It was disappointing to see today the new Treasurer choosing to play politics over the national interest on comprehensive credit reporting legislation.
The reason that Scott Morrison – and now Josh Frydenberg – have failed to secure the passage of this legislation through the parliament is they failed to get hardship policy right from the start. Too much focus on announcements and not enough on policy work.
This was a legislative nightmare Mr Frydenberg inherited from his predecessor, the now Prime Minister.
The comprehensive credit reporting legislation has been parked in the Senate without coming to a vote for three months now.
Scott Morrison asked the Parliament to pass legislation that forced the banks to share repayment history information (RHI) before consumers, financial counsellors or providers understood the ground rules on hardship policy.

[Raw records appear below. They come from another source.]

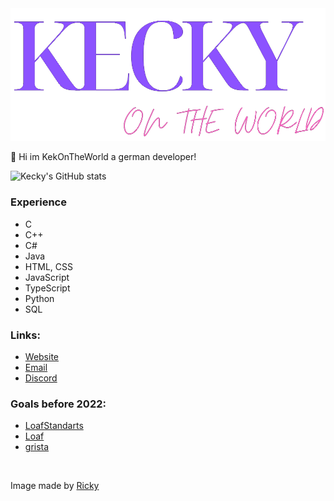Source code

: <img src="Blue_and_Pink_Zigzag_Patterned_Name_Tag.png" alt="Loading...">

👋 Hi im KekOnTheWorld a german developer!

![Kecky's GitHub stats](https://github-readme-stats.vercel.app/api?username=KekOnTheWorld&hide=contribs,prs)


### Experience
- C
- C++
- C#
- Java
- HTML, CSS
- JavaScript
- TypeScript
- Python
- SQL

### Links:
- [Website](https://kotw.dev)
- [Email](mailto:kek@kotw.dev)
- [Discord](https://discord.gg/Cq2UpzeTnm)

### Goals before 2022:
- [LoafStandarts](https://github.com/KekOnTheWorld/LoafStandarts)
- [Loaf](https://github.com/KekOnTheWorld/Loaf)
- [grista](https://github.com/KekOnTheWorld/grista)

<!---
KekOnTheWorld/KekOnTheWorld is a ✨ special ✨ repository because its `README.md` (this file) appears on your GitHub profile.
You can click the Preview link to take a look at your changes.
--->
<br>

Image made by [Ricky](https://github.com/Rickaym)
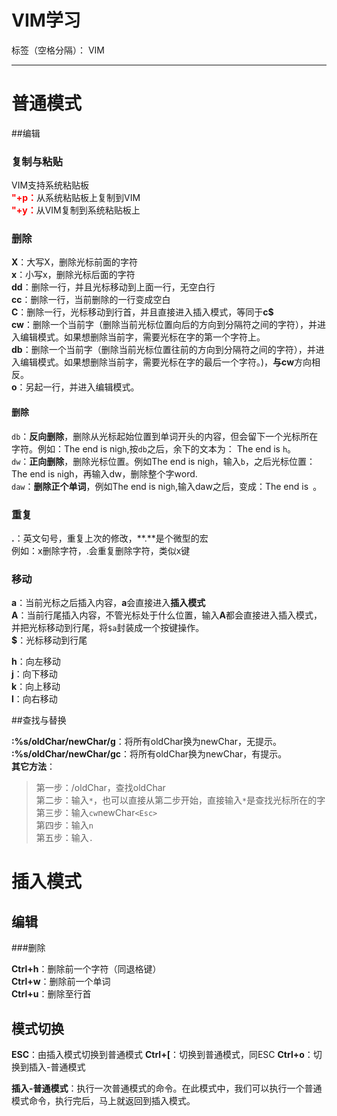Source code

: ﻿# VIM学习

标签（空格分隔）： VIM

---

# 普通模式

##编辑

### 复制与粘贴

VIM支持系统粘贴板  
<font color="red">**"+p：**</font>从系统粘贴板上复制到VIM  
<font color="red">**"+y：**</font>从VIM复制到系统粘贴板上  

### 删除

**X**：大写X，删除光标前面的字符  
**x**：小写x，删除光标后面的字符  
**dd**：删除一行，并且光标移动到上面一行，无空白行   
**cc**：删除一行，当前删除的一行变成空白   
**C**：删除一行，光标移动到行首，并且直接进入插入模式，等同于**c$**  
**cw**：删除一个当前字（删除当前光标位置向后的方向到分隔符之间的字符），并进入编辑模式。如果想删除当前字，需要光标在字的第一个字符上。  
**db**：删除一个当前字（删除当前光标位置往前的方向到分隔符之间的字符），并进入编辑模式。如果想删除当前字，需要光标在字的最后一个字符。)，**与cw**方向相反。  
**o**：另起一行，并进入编辑模式。  

#### 删除
`db`：**反向删除**，删除从光标起始位置到单词开头的内容，但会留下一个光标所在字符。例如：The end is nig`h`,按`db`之后，余下的文本为： The end is `h`。  
`dw`：**正向删除**，删除光标位置。例如The end is nig`h`，输入`b`，之后光标位置：The end is `n`igh，再输入dw，删除整个字word.  
`daw`：**删除正个单词**，例如The end is nig`h`,输入daw之后，变成：The end is` `。   

### 重复
**.**：英文句号，重复上次的修改，**.**是个微型的宏  
例如：x删除字符，.会重复删除字符，类似x键  

### 移动
**a**：当前光标之后插入内容，**a**会直接进入**插入模式**  
**A**：当前行尾插入内容，不管光标处于什么位置，输入**A**都会直接进入插入模式，并把光标移动到行尾，将`$a`封装成一个按键操作。  
**$**：光标移动到行尾  

**h**：向左移动  
**j**：向下移动  
**k**：向上移动  
**l**：向右移动  

##查找与替换

**:%s/oldChar/newChar/g**：将所有oldChar换为newChar，无提示。  
**:%s/oldChar/newChar/gc**：将所有oldChar换为newChar，有提示。  
**其它方法**：  

>   第一步：/oldChar，查找oldChar  
>   第二步：输入`*`，也可以直接从第二步开始，直接输入`*`是查找光标所在的字  
>   第三步：输入`cw`newChar`<Esc>`  
>   第四步：输入`n`  
>   第五步：输入`.`  


# 插入模式  

## 编辑  

###删除  

**Ctrl+h**：删除前一个字符（同退格键）  
**Ctrl+w**：删除前一个单词  
**Ctrl+u**：删除至行首  

## 模式切换  

**ESC**：由插入模式切换到普通模式
**Ctrl+[**：切换到普通模式，同ESC
**Ctrl+o**：切换到插入-普通模式

**插入-普通模式**：执行一次普通模式的命令。在此模式中，我们可以执行一个普通模式命令，执行完后，马上就返回到插入模式。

Labor rightly insisted the hardship provisions be sorted BEFORE the legislation is implemented. Doing it the Morrison/Frydenberg way would have seen people who do the right thing and approach their bank about hardship unfairly penalised. 

Putting the cart before the horse was the wrong way to proceed and nothing has been seen or heard about the Attorney-General’s Department’s consultation process on hardship policy since March.
The Liberal Party has been holding on to the AGD’s draft discussion paper on hardship policy for some time now – it’s past time they released it so stakeholders and the government can advance policy in this area.
If the Liberal Party gives up on passing this legislation, inevitably it will fall to a Labor Government to get hardship policy right before seeking passage of credit reporting legislation.